An attorney may not ethically participate in a home buyer’s program such as that described in this Opinion.


[1]         In addition, DR 2-103(A) prohibits soliciting business in violation of any statute or court rule, and New York’s Judiciary Law in § 479 generally prohibits the soliciting of business on behalf of an attorney.  Whether Broker’s conduct in marketing the Program and distributing the brochure, or whether Attorney’s participation in the Program constitute violations of Section 479 are questions of law on which we do not opine.  Similarly, we do not opine as to whether and to what extent First Amendment considerations might restrict the application of Section 479 and permit the solicitation of clients by way of written material, such as the Program brochure.  See Shapero v.
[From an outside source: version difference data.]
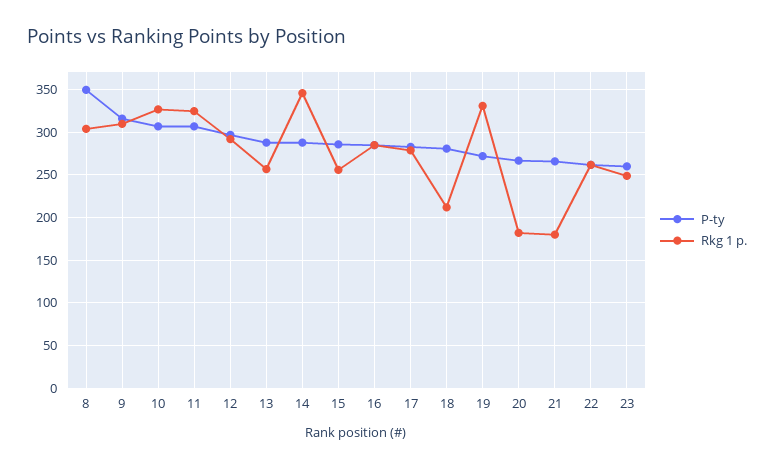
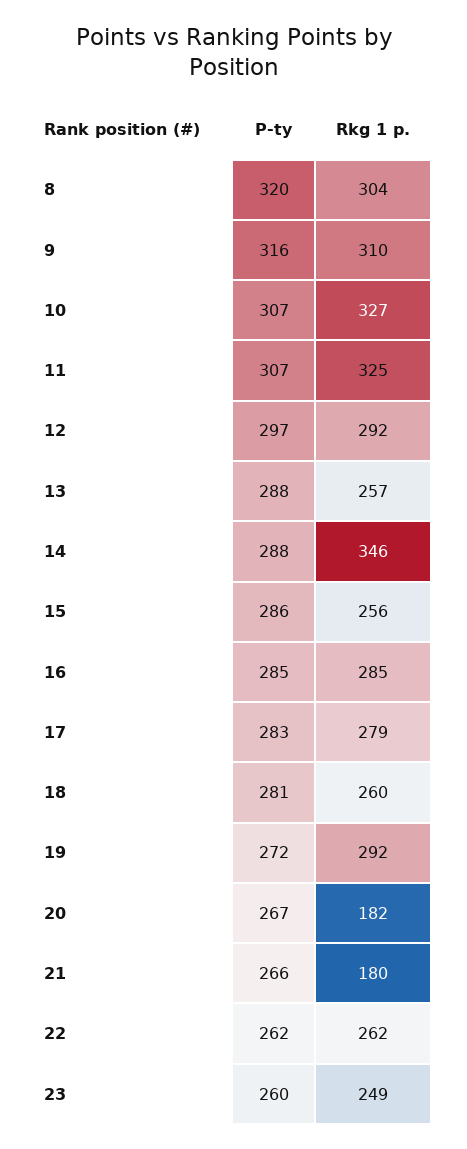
P-ty, 8: 350 -> 320
Rkg 1 p., 18: 210 -> 260
Rkg 1 p., 19: 330 -> 292

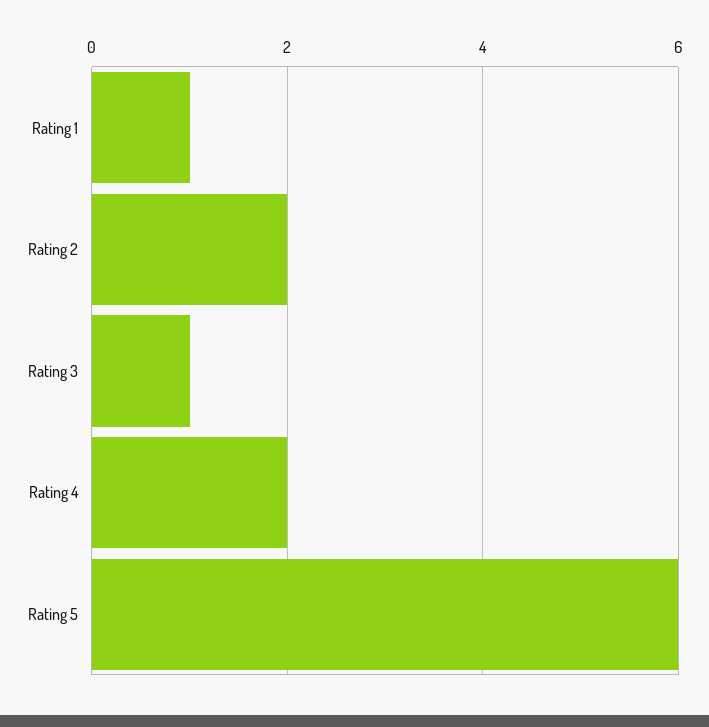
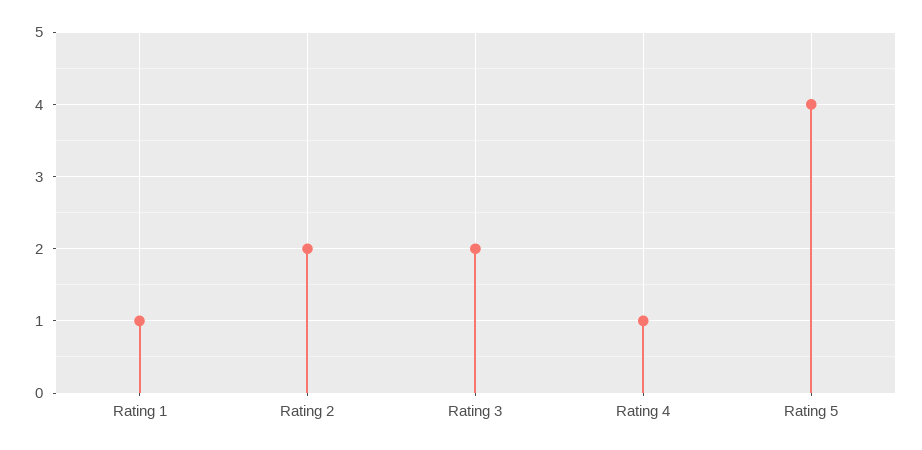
Rating 3: 1 -> 2
Rating 4: 2 -> 1
Rating 5: 6 -> 4

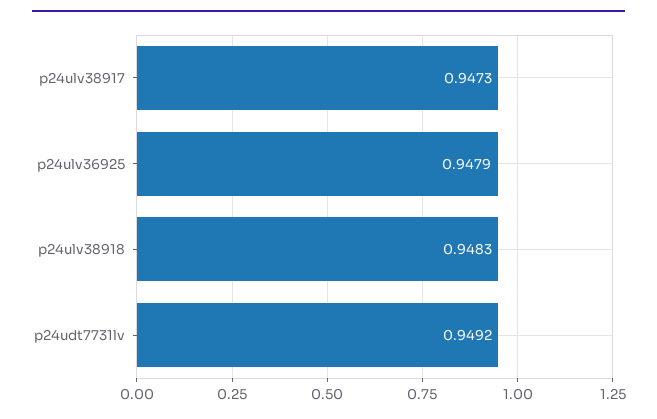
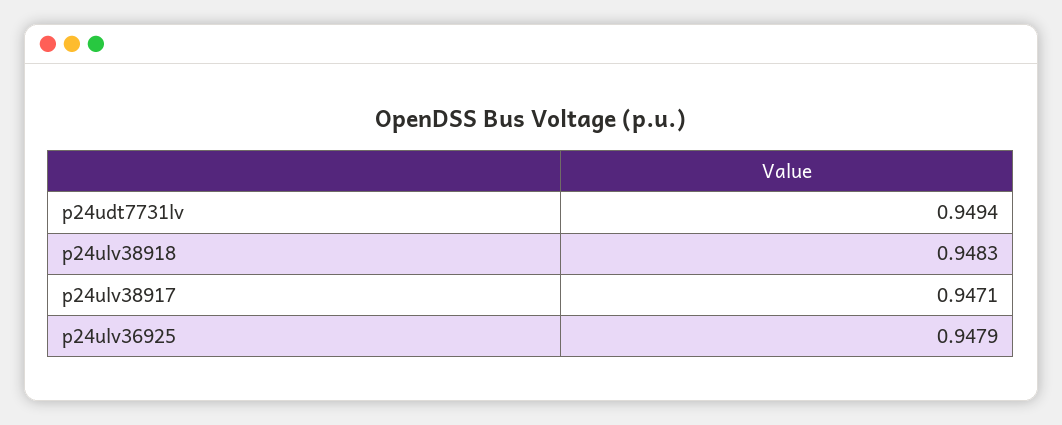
p24ulv38917: 0.9473 -> 0.9471
p24udt7731lv: 0.9492 -> 0.9494

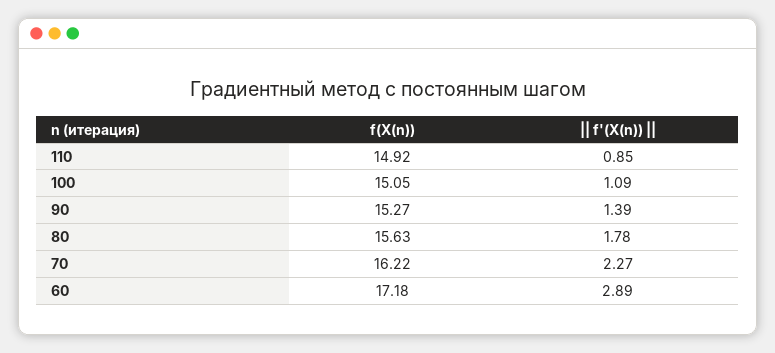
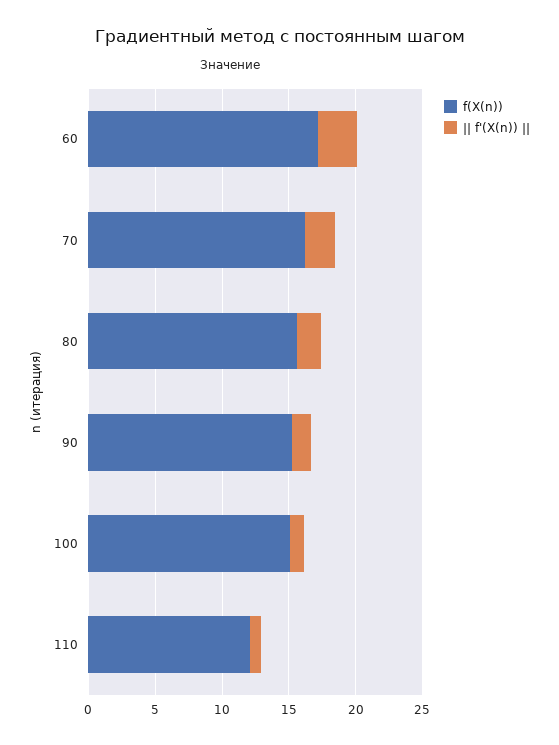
f(X(n)), 110: 14.92 -> 12

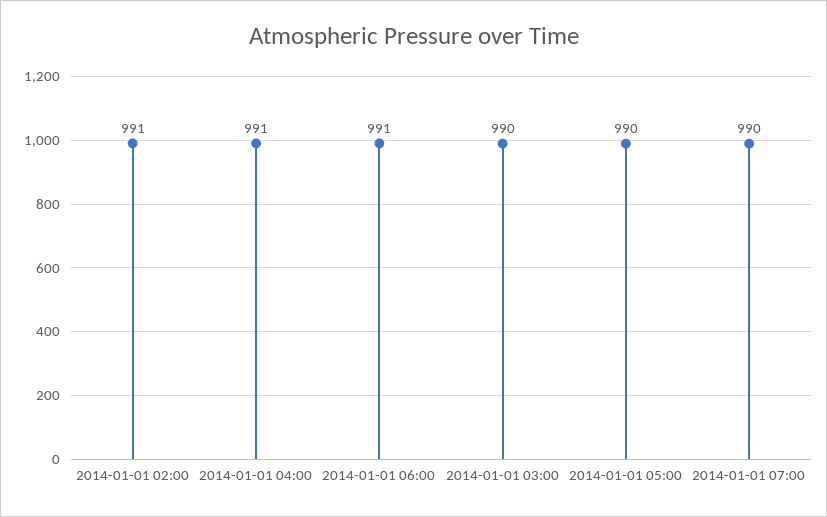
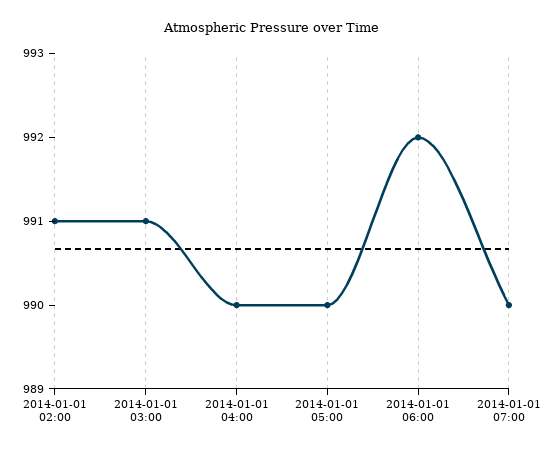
2014-01-01 04:00: 991 -> 990
2014-01-01 06:00: 991 -> 992
2014-01-01 03:00: 990 -> 991

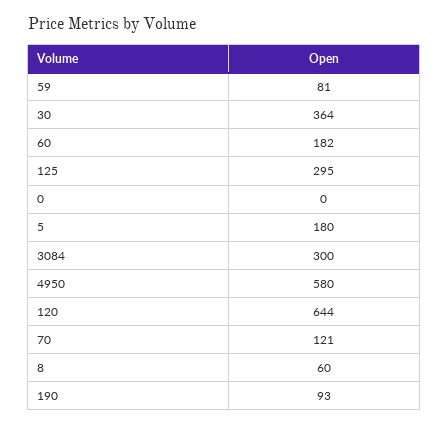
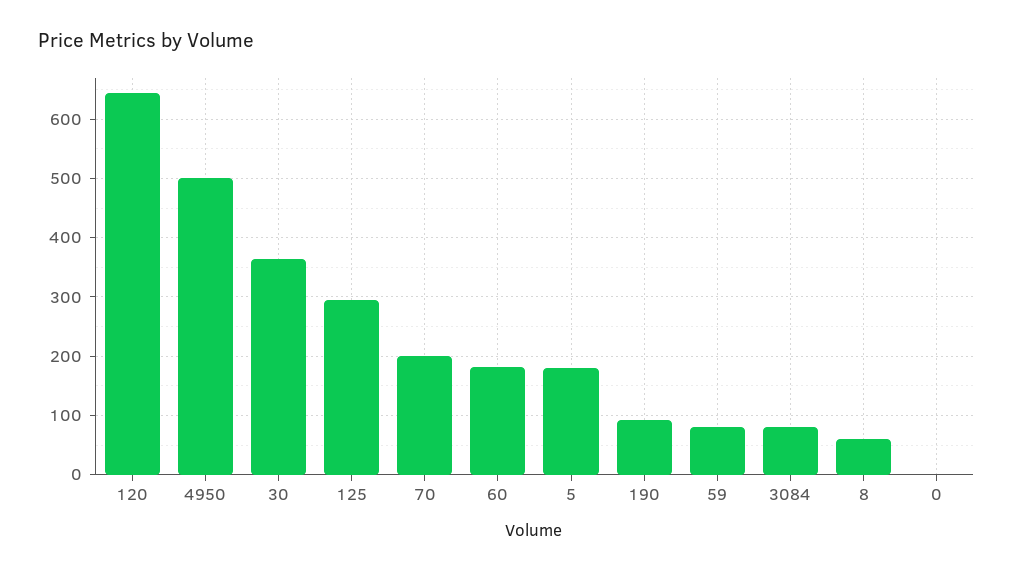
3084: 300 -> 80
4950: 580 -> 500
70: 121 -> 200

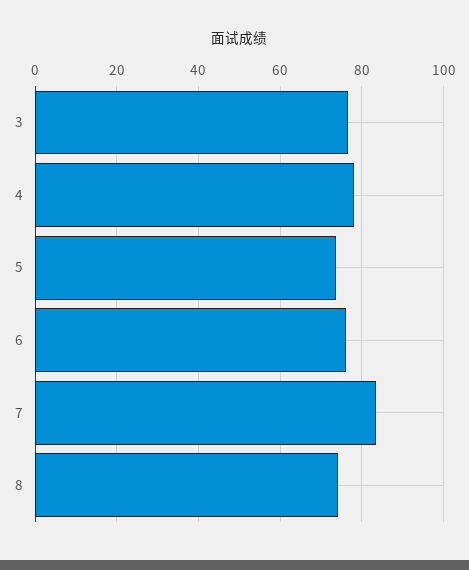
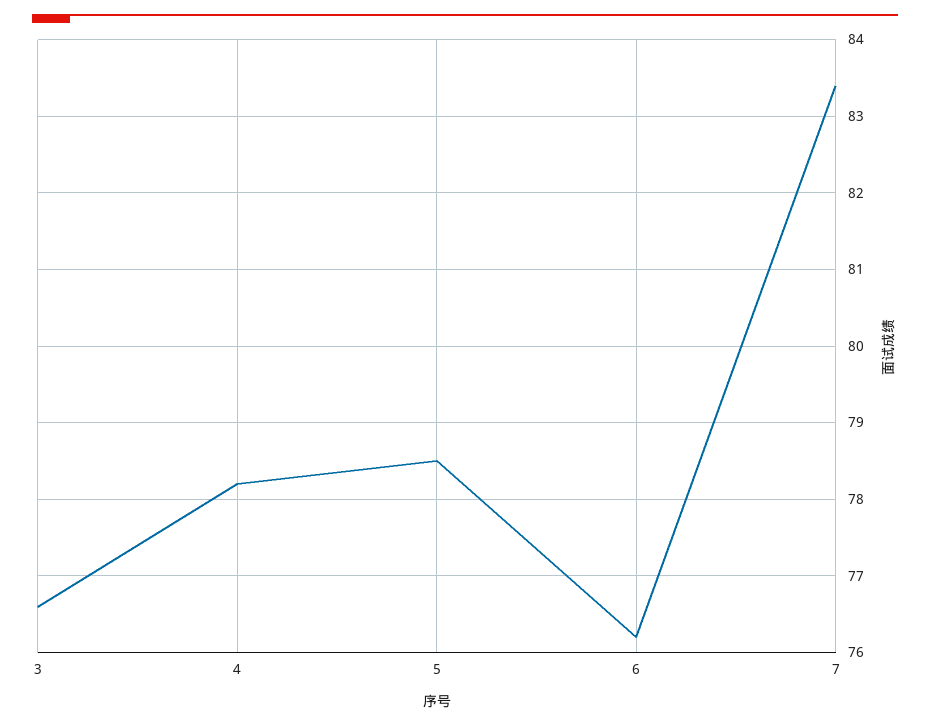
5: 74 -> 78.5
8: 74 -> none

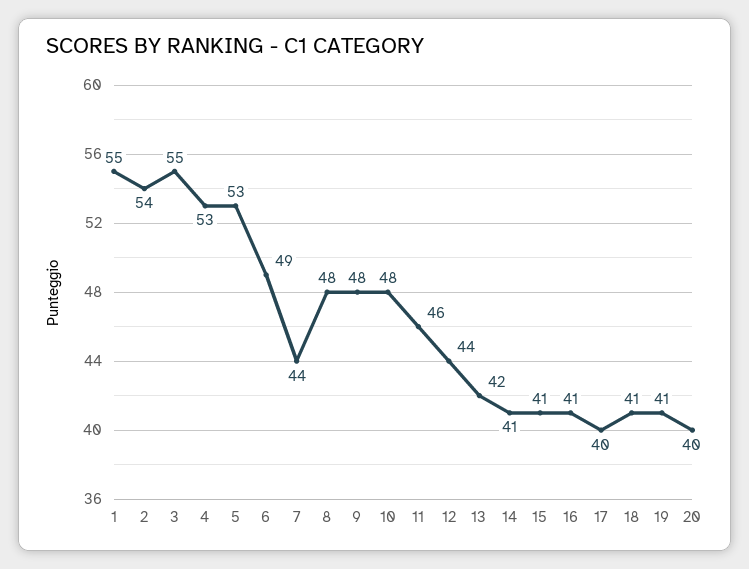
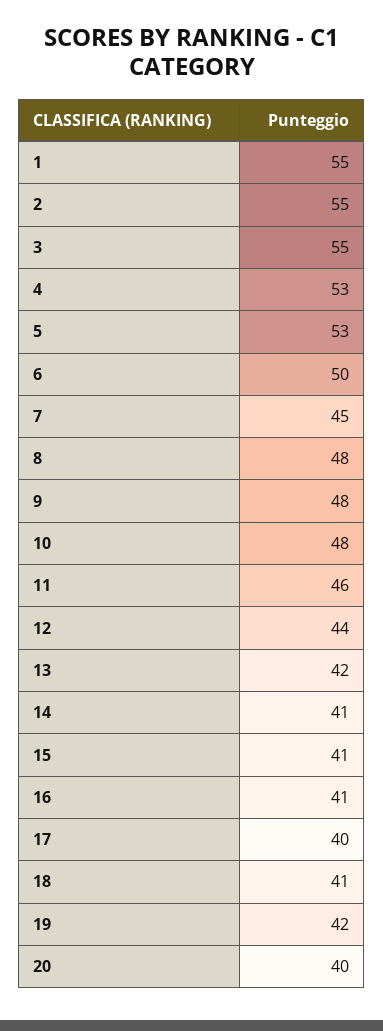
2: 54 -> 55
6: 49 -> 50
7: 44 -> 45
19: 41 -> 42

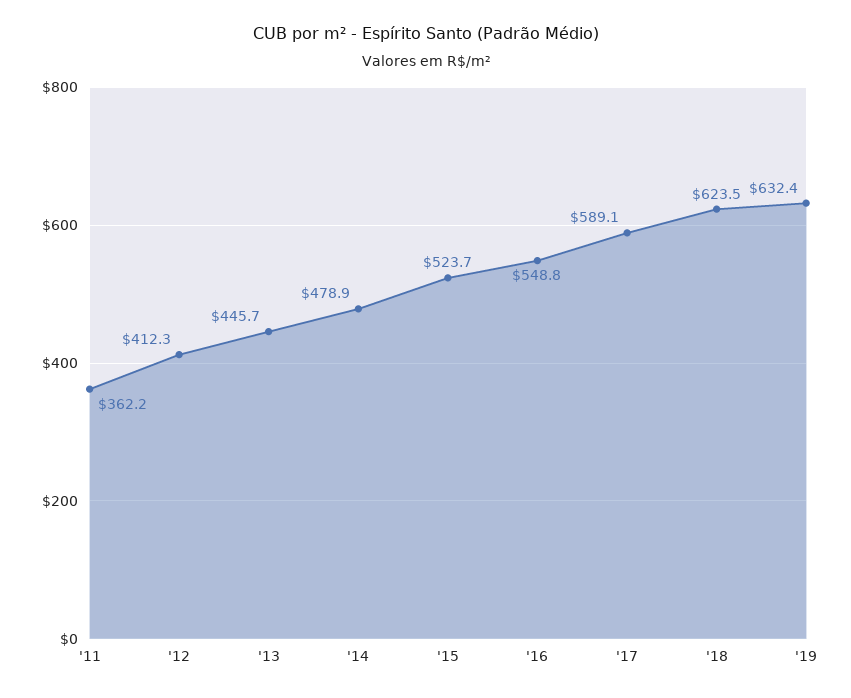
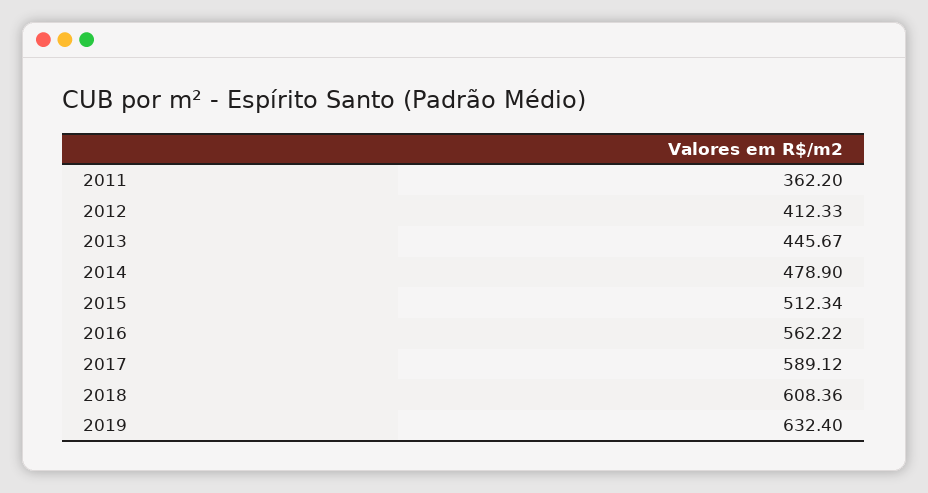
'15: 523.7 -> 512.34
'16: 548.8 -> 562.22
'18: 623.5 -> 608.36

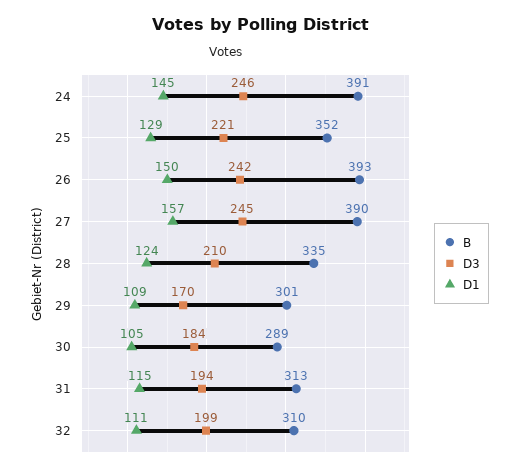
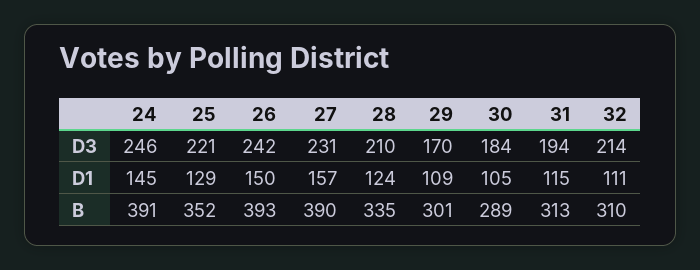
D3, 27: 245 -> 231
D3, 32: 199 -> 214

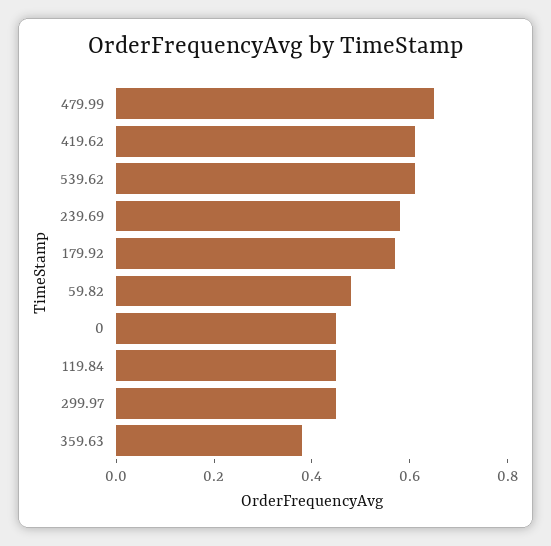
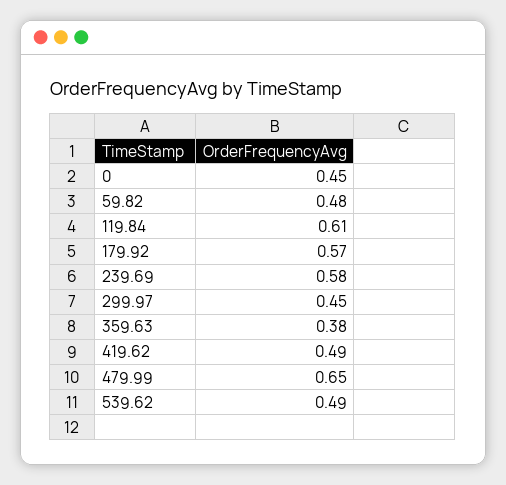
419.62: 0.6 -> 0.49
539.62: 0.6 -> 0.49
119.84: 0.45 -> 0.61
Kentucky Bar Ass’n, 486 U.S. 466, 108 S. Ct. 1916 (1988); In re R.M.J., 455 U.S. 191, 102 S. Ct. 929 (1982); Bates v. State Bar of Ariz., 433 U.S. 350, 97 S. Ct. 2691 (1977); Von Wiegen v. Comm. on Prof’l Standards, 63 N.Y.2d 163, 481 N.Y.S.2d 40 (1984), cert. denied, 472 U.S. 1007 (1985) ; see also Florida Bar v. Went For It, Inc., 515 U.S. 618, 115 S. Ct. 2371 (1995); but see In re Alessi, 60 N.Y.2d 229, 469 N.Y.S.2d 577 (1983), cert. denied, 465 U.S. 102 (1984) and Greene v. Grievance Comm. for Ninth Judicial Dist., 54 N.Y.2d 118, 444 N.Y.S.2d 883 (1981), cert. denied, 455 U.S. 1035 (1982) (both cases upholding against First Amendment challenge disciplinary action taken against attorneys who solicited business by way of mailings to real estate brokers).  Any association by the Attorney with an illegal solicitation scheme would, of course, be unethical.  N.Y. State 576 (1986).